Translation:Tengo miedo de ir.
Yerrick I agree that its the clause following the verb that requires 'de'. I was just reading up on that earlier. Thanks for the reminder. The subordinate clause following the verb as in this case is why. Not as we have experienced elsewhere the 'verb+de" combination which is often used to indicate what the verb is going to complete. Hope that makes sense.
Some verbs usually take a specific preposition ; others use ones to change meaning. A nice list here http://www.cliffsnotes.com/foreign-languages/spanish/spanish-i/prepositions/preposition-use-with-verbs
A very good trick to use to know whether or not the DE is necessary is the following.
Try to replace whatever following with "it"
I have fear IT. (sounds terrible)
I have fear of IT (sounds great)
Here is an advanced application of the trick.
Is it? Me alegro DE que hayas venido. OR?
Me alegro que hayas venido. ???? I am happy you have come.
I am happy IT (sounds terrible) I am happy about it (sounds great)
Therefore, Me alegro DE que hayas venido. is correct.
Now, how about?
Me alegra que hayas venido. OR
Me alegra de que hayas venido. ???/
IT makes me happy that you have come. (sounds great)
Of it / about it makes me happy that you have come. Sounds bad.
So, Me alegra que hayas venido. is correct
This trick almost always works. Native Spanish speakers often have trouble learning when to use DE or to leave it out. For them, they can substitute ESO or ESTO for the word or phrase and then they can "feel / sense" which is correct.
No, I'm not sure why Duo used "tener temor", but usually to say "to be afraid/scared" you would use "tener miedo de". http://www.wordreference.com/es/translation.asp?tranword=afraid
The difference between a regular verb and its reflexive form can vary from subtle to significant, so it's often advisable to treat them as separate verbs.
"ir" means "to go", "irse" means "to leave".
The usage is pretty similar to English. You use "ir" (to go) when the destination is important, whereas you use "irse" (to leave) when the current location is more important and the destination is either unknown, or just less relevant.
This sentence "I am afraid to go", is quite different from "I am afraid to leave".
Hard to know what to say about that without the complete sentence, but I suspect that it could have been one like "Me voy a controlar" = "I am going to control myself".
What is happening in this, and similar examples, is that the "me" actually belongs with "controlar", because a reflexive verb "controlarse" is being used. In this kind of construct of the simple future, the "me" needs to come before "voy".
If you can recall the exact sentence, I might be able to clarify it.
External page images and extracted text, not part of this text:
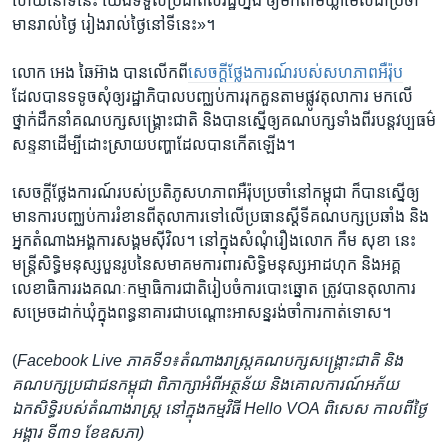
ហើយ​នៅ​ទីនេះ​ យើង​ទទួល​ប្រជាពលរដ្ឋ​ហ្នឹង​ ឲ្យ​មក​តាម​ឃ្លាំមើល​ជា​ប្រចាំ​
មាន​រាល់​ថ្ងៃ​ រៀងរាល់​ថ្ងៃ​នៅ​ទីនេះ»។
លោក​ អេង​ ឆៃអ៊ាង​ បាន​លើក​ពី​
សេចក្តី​ថ្លែង​ការណ៍​របស់​សហភាព​អឺរ៉ុប
ដែល​បាន​ទទូច​សុំ​ឲ្យ​រដ្ឋាភិបាល​បញ្ឈប់​ការ​រុកគួន​តាម​ផ្លូវ​តុលាការ​ មក​លើ​
ថ្នាក់​ដឹកនាំ​គណបក្ស​សង្គ្រោះ​ជាតិ​ និង​បាន​ស្នើ​ឲ្យ​គណបក្ស​ទាំង​ពីរ​បន្ត​វប្បធម៌​
សន្ទនា​ដើម្បី​ដោះស្រាយ​បញ្ហា​ដែល​បាន​កើតឡើង។
សេចក្តី​ថ្លែងការណ៍​របស់​ប្រតិភូ​សហភាព​អឺរ៉ុប​ប្រចាំ​នៅ​កម្ពុជា​ ក៏​បាន​ស្នើ​ឲ្យ​
មាន​ការ​បញ្ឈប់​ការ​រំខាន​ពី​តុលាការ​ទៅ​លើ​ប្រធាន​ស្តី​ទី​គណបក្ស​ប្រឆាំង​ និង​
អ្នក​តំណាង​អង្គការ​សង្គម​ស៊ីវិល។​ នៅ​ក្នុង​សំណុំរឿង​លោក​ កឹម សុខា​ នេះ​
មន្ត្រី​សិទ្ធិ​មនុស្ស​បួន​រូប​នៃ​សមាគម​ការពារ​សិទ្ធិ​មនុស្ស​អាដហុក​ និង​អគ្គ
លេខាធិការ​រង​គណៈកម្មាធិការ​ជាតិ​រៀបចំ​ការ​បោះ​ឆ្នោត​ ត្រូវ​បាន​តុលាការ​
សម្រេច​ដាក់​ឃុំ​ក្នុង​ពន្ធនាគារ​ជា​បណ្តោះអាសន្ន​រង់​ចាំ​ការ​កាត់​ទោស។
(
Facebook Live ភាគទី១៖
តំណាងរាស្ត្រ​គណបក្ស​សង្គ្រោះជាតិ និង​
គណបក្ស​ប្រជាជន​កម្ពុជា ពិភាក្សា​អំពី​អត្ថន័យ និង​គោលការណ៍​អភ័យ​
ឯកសិទ្ធិ​របស់​តំណាងរាស្ត្រ នៅ​ក្នុង​កម្មវិធី Hello VOA ពិសេស កាលពី​ថ្ងៃ
អង្គារ ទី៣១ ខែ​ឧសភា)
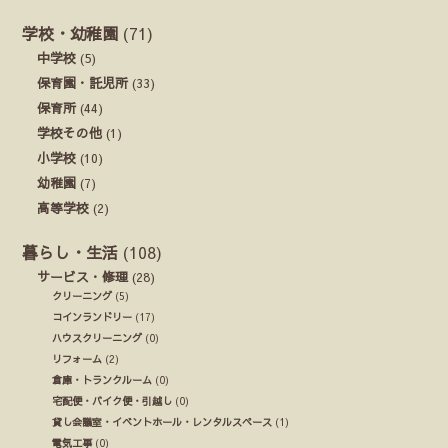
学校・幼稚園
(71)
中学校
(5)
保育園・託児所
(33)
保育所
(44)
学校その他
(1)
小学校
(10)
幼稚園
(7)
高等学校
(2)
暮らし・生活
(108)
サービス・修理
(28)
クリーニング
(5)
コインランドリー
(17)
ハウスクリーニング
(0)
リフォーム
(2)
倉庫・トランクルーム
(0)
宅配便・バイク便・引越し
(0)
貸し会議室・イベントホール・レンタルスペース
(1)
電気工事
(0)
Well first of all, "being afraid" is a state/condition and so "estar" would be needed, you cannot use "ser" unless you're describing yourself as a constantly fearful person/it's part of your personality. Secondly, after using "estar", the word that follows should be an adjective, not a noun. So you could say "estoy miedoso" if you want, but "Tengo miedo" would be more common for "I'm afraid/scared".